Parece momento ya de pensar desde otra lógica, la que nos ha sido más esquiva, la de promover confianza en nuestros profesores y ofrecer los apoyos para su desarrollo profesional, de manera que, si no logran un nivel de saberes y desempeño que hayamos acordado como mínimo, tengan la certeza de que los estaremos apoyando para aprender lo que haga falta y poder seguir ejerciendo con la seguridad de que no están solos en su crecimiento profesional, pues hay un compromiso nacional que nos involucra en la apuesta que hemos hecho por quienes se forman. 
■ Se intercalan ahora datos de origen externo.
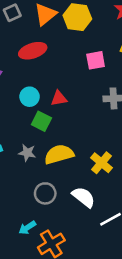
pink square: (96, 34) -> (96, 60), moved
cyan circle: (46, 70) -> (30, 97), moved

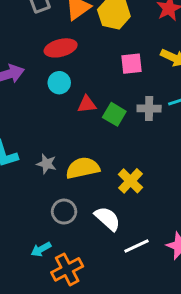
cyan circle: (30, 97) -> (59, 83), moved
green square: (41, 121) -> (114, 114), moved

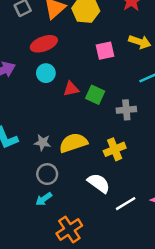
gray cross: (149, 108) -> (126, 110), moved
yellow cross: (130, 181) -> (115, 149), turned 30
gray circle: (64, 212) -> (47, 174), moved
cyan arrow: (41, 249) -> (44, 199), moved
Educar es una labor que tiene tanto de compleja como de cautivadora; admirada y sujeta a múltiples ojos y controles; es también un quehacer afectuoso, creativo y riguroso, que exige diálogo y, a la vez, mucha escucha. Hacerlo en los tiempos actuales y en nuestros escenarios institucionales de desigualdad y precariedad, hace que la enseñanza de niñas, niños y jóvenes siga siendo un lugar que debemos cuidar, mejorar y apoyar. Los medios para lograrlo no están en el camino de fortalecer la evaluación docente. ¿Y si ponemos energías y recursos en otras vías? Dos que nos resultan urgentes y aún muy poco visibles. La primera, los formadores de docentes, actor trascendental en la preparación y desarrollo profesional del profesorado. La segunda, el imperioso desafío de mayor democracia y participación en los espacios escolares, requisitos para una genuina y nutritiva colaboración y aprendizaje entre docentes. 

  • El contenido vertido en esta columna de opinión es de exclusiva responsabilidad de su autor, y no refleja necesariamente la línea editorial ni postura de El Mostrador.